Eminem Once Lost 81 Pounds By Running 17 Miles Every Single Day
If you want a perfect example of obsessively working out, it’s Eminem’s almost unbelievable story detailing how and why he used to run every single day.
If you’ve followed Em’s career, you probably noticed that in the late 2000s, right around the time he released his album Relapse, he looked awfully skinny. Sickly, even. That’s because he was.
The rapper, whose real name is Marshall Mathers, had been battling a pill addiction during which his weight ballooned to 230 pounds. After getting clean in rehab, Mathers said his “addict’s brain” needed something else to grab on to. Wanting to lose the extra weight he had gained, Mathers chose running. What happened next borders on insanity.
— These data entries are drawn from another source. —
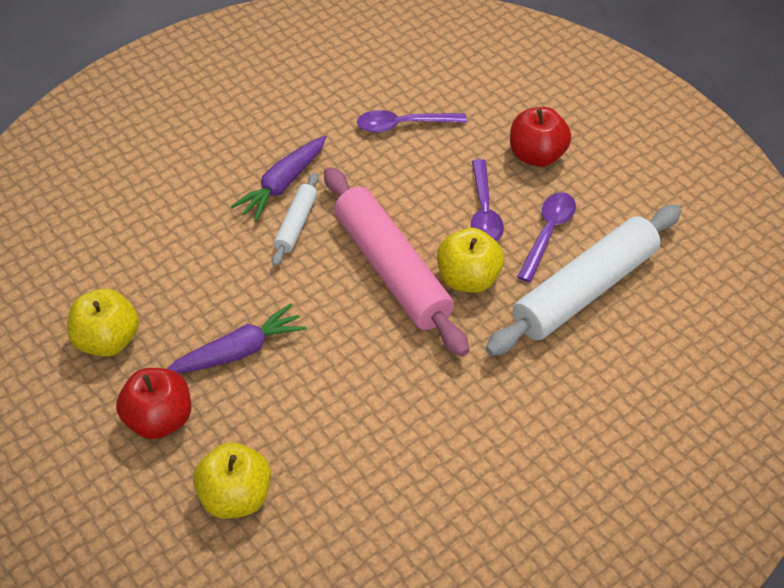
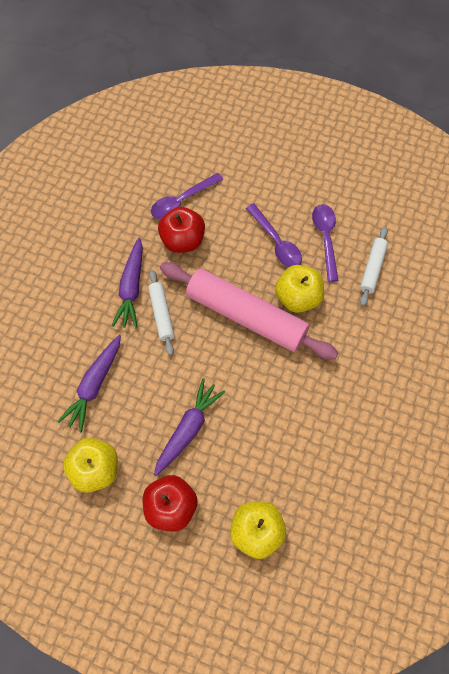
camera: 30 degrees left, 15 degrees up
(171, 259) = (94, 385): none -> purple carrot
(536, 155) = (283, 183): red apple -> red apple (182, 240)
(585, 290) = (372, 269): white rolling pin -> white rolling pin, size x0.48

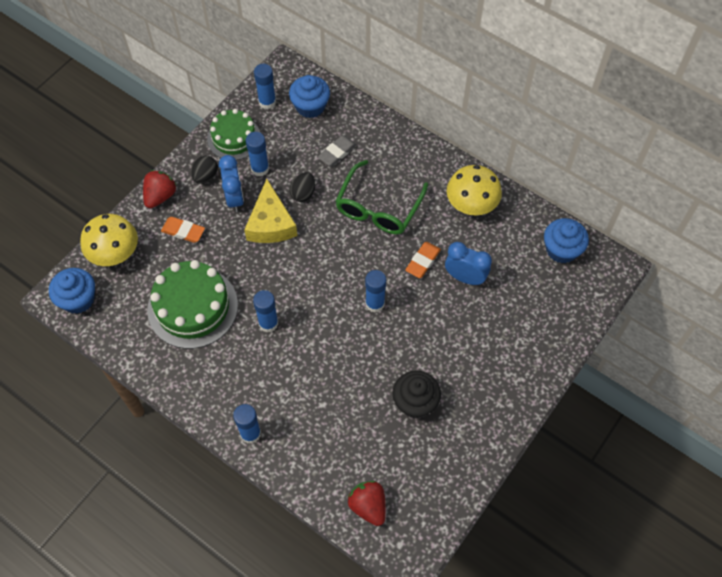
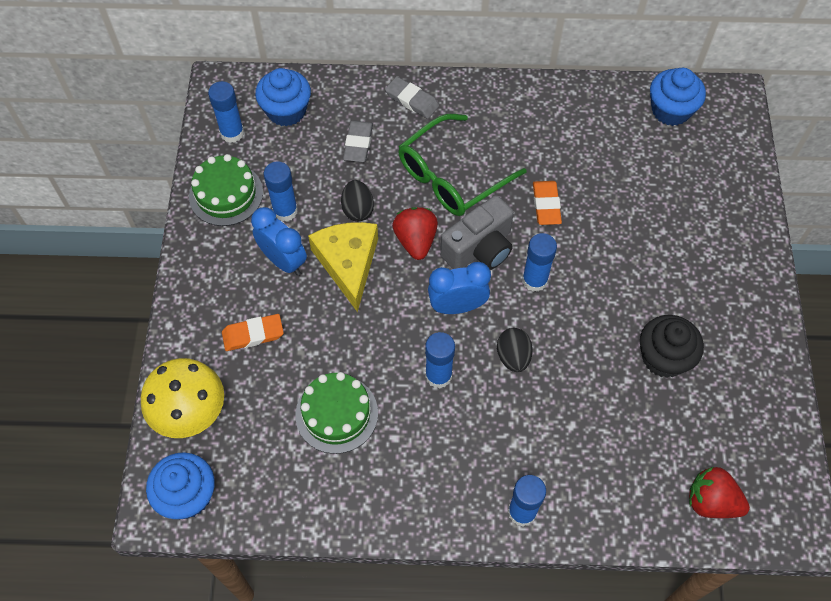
camera: 35 degrees left, 0 degrees up
(160, 196) = (191, 311): red strawberry -> red strawberry (415, 241)
(192, 307) = (336, 414): green cake -> green cake, size x0.65
(205, 176) = (227, 256): black egg -> black egg (513, 357)
(270, 223) = (348, 264): yellow cheese -> yellow cheese turned 150 degrees counterclockwise
(357, 263) = (479, 249): none -> grey camera
(378, 207) = (452, 176): green glasses -> green glasses turned 60 degrees clockwise
(393, 144) = (412, 100): none -> grey eraser
(465, 277) = (602, 195): blue clock -> blue clock (457, 306)
(471, 205) = (546, 117): yellow mushroom -> none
RELATED: 10 Basic Guidelines For Marathon Training
“I became a hamster—17 miles a day on a treadmill. I would get up in the morning, and before I went to the studio, I would run eight and a half miles in about an hour. Then I’d come home and run another eight and a half,” Mathers told Men’s Journal. “I started getting OCD about the calories, making sure I burned 2,000 every day. In the end, I got down to about 149 pounds. I ran to the point where I started to get injured. All the constant pounding from the running began to tear up my hip flexors.”
Eventually, Mathers scaled it back down. He now combines cardio with programs like Insanity and P90X. Lesson learned. The hard way.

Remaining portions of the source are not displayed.